C’est la même chose, avec le Solidago, communément appelé verge d’or en Ukraine, cette plante se comporte de manière invasive, comme un étranger, un occupant, un intrus, un colonisateur. Je regarde ce système à sa racine: il n’y a pas de place pour d’autres plantes à cet endroit. Elle génère  jusqu’à 300 plantes par mètre carré, elle est sur le point d’entrer dans mon studio. À la maison, en Amérique du Nord, il est contrôlé par de grands animaux herbivores ; en Ukraine, les escargots sont les seuls à offrir une certaine résistance.

En avril, les villages occupés autour de moi sont libérés. Des armes lourdes sont utilisées. Il y a des victimes militaires des deux côtés, ainsi que des victimes parmi les civils des villages ukrainiens. « Les plantes invasives, à la différence des personnes, ne tuent pas instantanément les espèces locales ». Lorsque je me tiens à côté des deux tombes de mon village, je pense : « un tir à un poste de contrôle », « explosé sur une mine ». Les plantes invasives suppriment les plantes locales, mais c’est une lutte sans sang. Les plantes n’ont pas de sang, elles n’ont que des sucs, qui sont vert clair.

Avec leurs racines plus longues, elles absorbent les nutriments et l’eau ; avec leurs feuilles plus grandes, elles bloquent le soleil. Elles transforment l’environnement à leur guise. Et dans cet environnement, il n’y a plus de place pour les locaux. Mais les plantes ne tuent pas les autres plantes instantanément, et c’est pour cela que lorsque les troupes russes étaient proches, j’ai écrit sur la porte de mon atelier : Suivez l’exemple des plantes. Elles sont pacifistes autant que possible sur notre planète.

Comment les plantes locales peuvent-elles alors se défendre contre les plantes envahissantes ? Je ne peux pas affirmer avec certitude que les plantes se posent une telle question. « Peut-on armer les plantes locales, afin qu’elles puissent résister aux plantes envahissantes ? » J’appelle un botaniste de Kiev au téléphone, en espérant qu’il va bien ; quand on demeure en Ukraine, il n’y a aucune certitude sur le moment suivant.

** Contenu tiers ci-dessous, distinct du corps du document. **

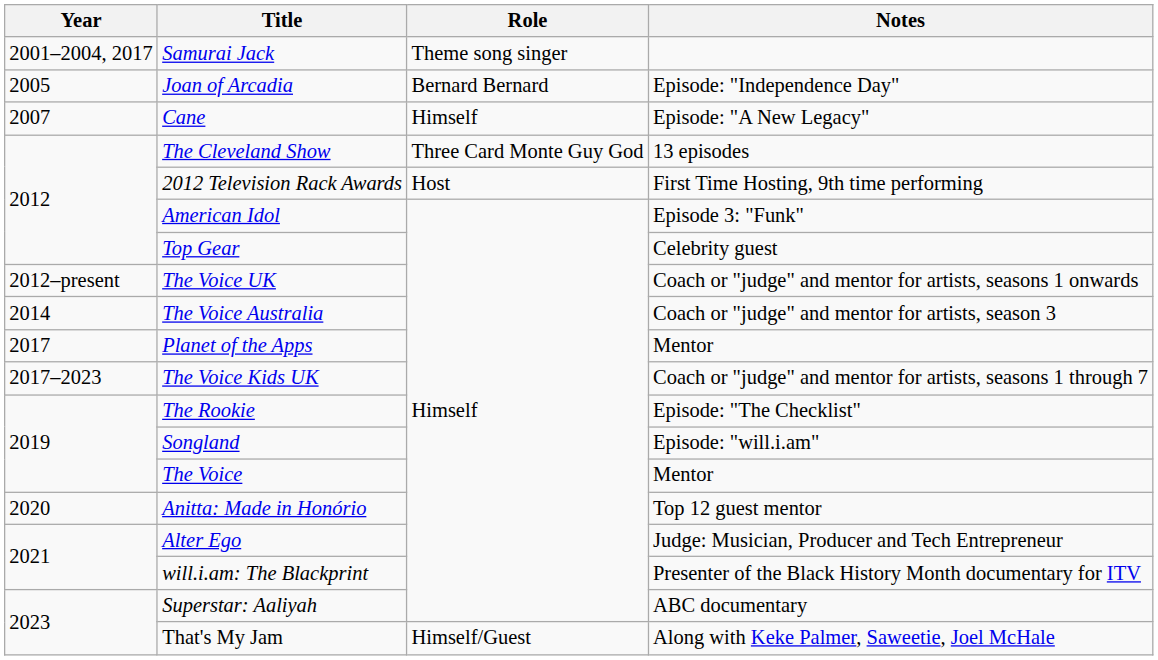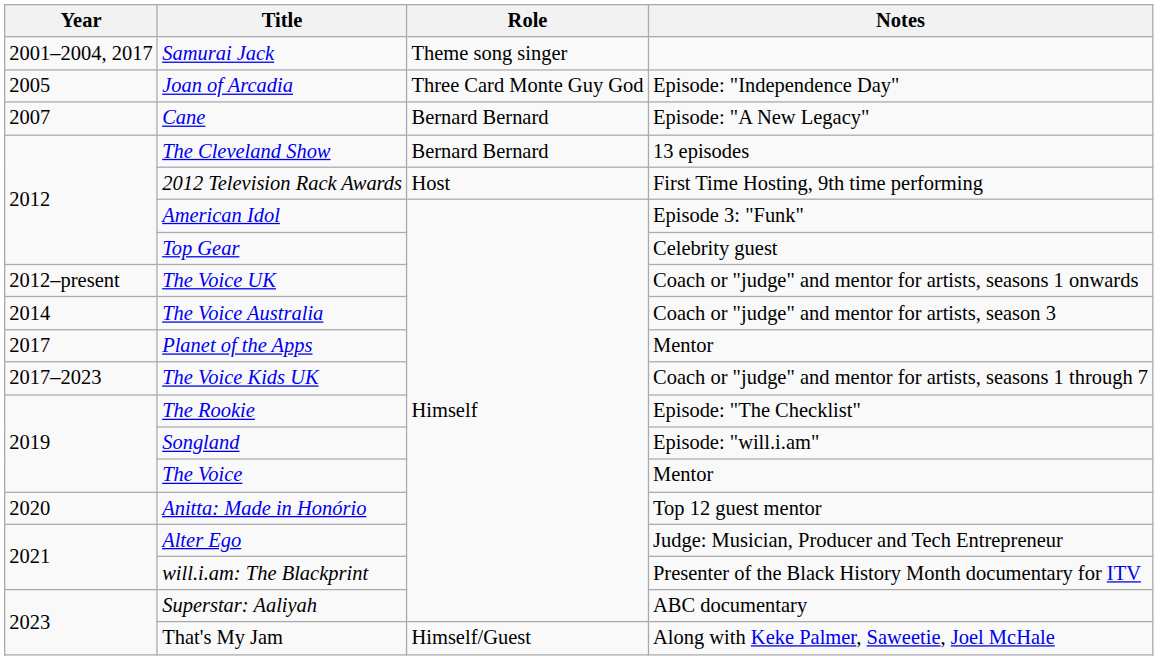Joan of Arcadia | Role: Bernard Bernard -> Three Card Monte Guy God
Cane | Role: Himself -> Bernard Bernard
The Cleveland Show | Role: Three Card Monte Guy God -> Bernard Bernard
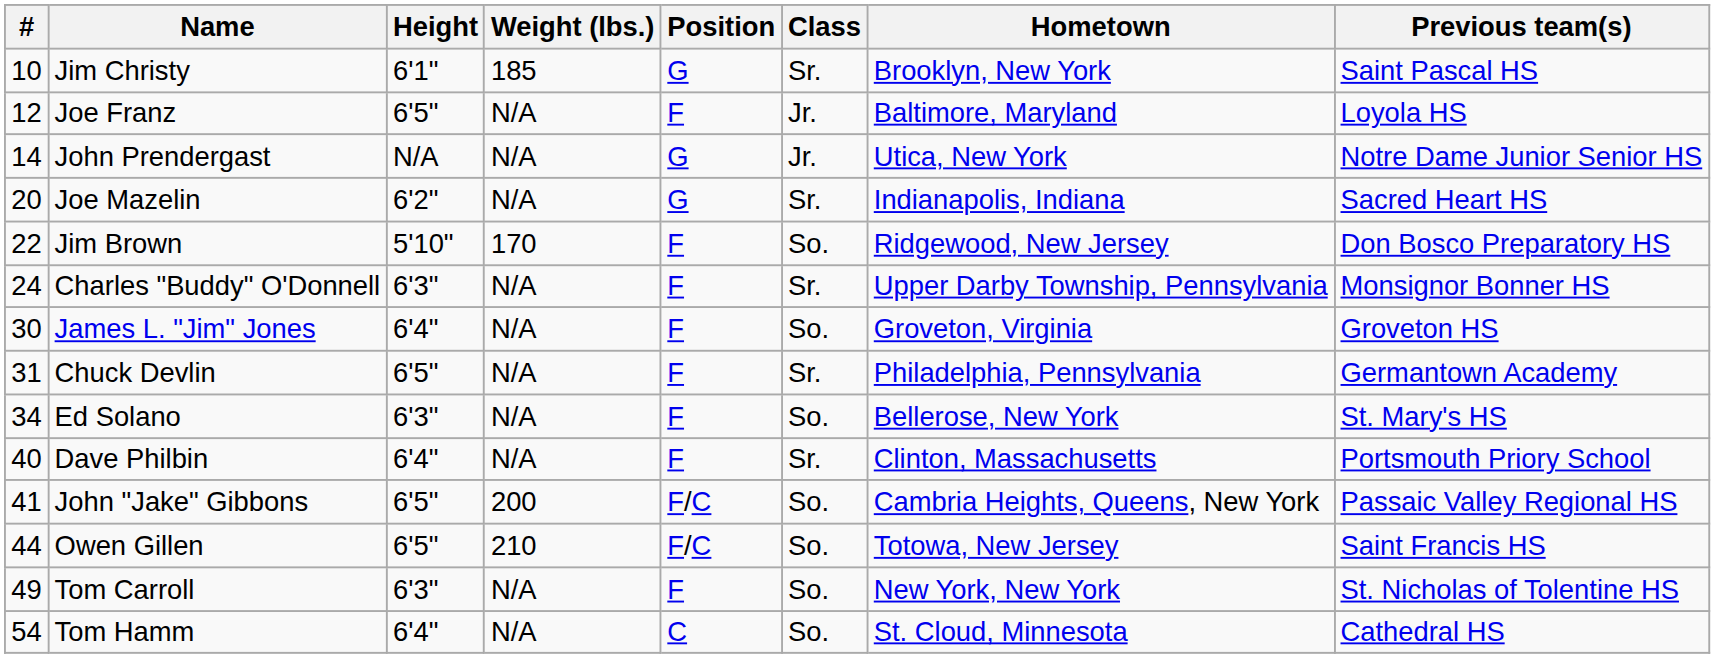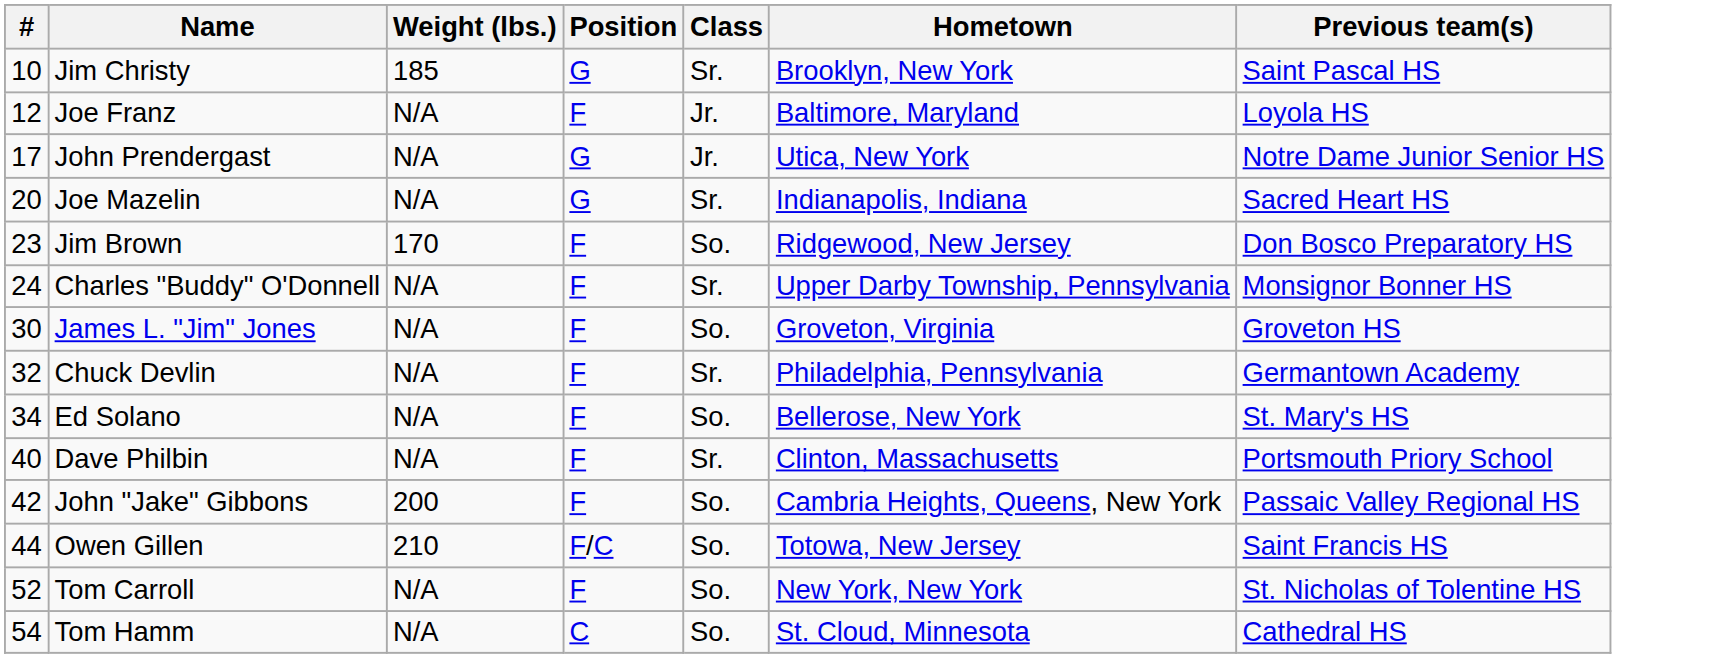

« On ne peut pas. Ce sont des pacifistes. J’ai vu votre porte aux informations… L’invasion de ces espèces peut généralement être contenue par les humains. Quand ils utilisent l’amitrole ou le glyphosate – contre l’asclépiade, par exemple ». Mais que se passera-t-il si nous commençons à manger les plantes invasives, de la même façon que les chenilles de monarques mangent l’asclépiade, ou que les grands herbivores mangent le solidago.

Je ne peux pas affirmer avec une totale certitude que les plantes locales attendent que l’homme les sauve. « Malgré toutes les hypothèses concernant les envahissements d’espèces sur notre planète, ce sont les humains qui sont à blâmer, puisque les intrusions invasives d’espèces végétales commencent lorsque les gens construisent des bateaux, puis des avions ». Extrait de la définition des plantes invasives. Je ne peux pas affirmer avec une totale certitude qu’en raison de la culpabilité humaine, les plantes appellent l’homme à la responsabilité.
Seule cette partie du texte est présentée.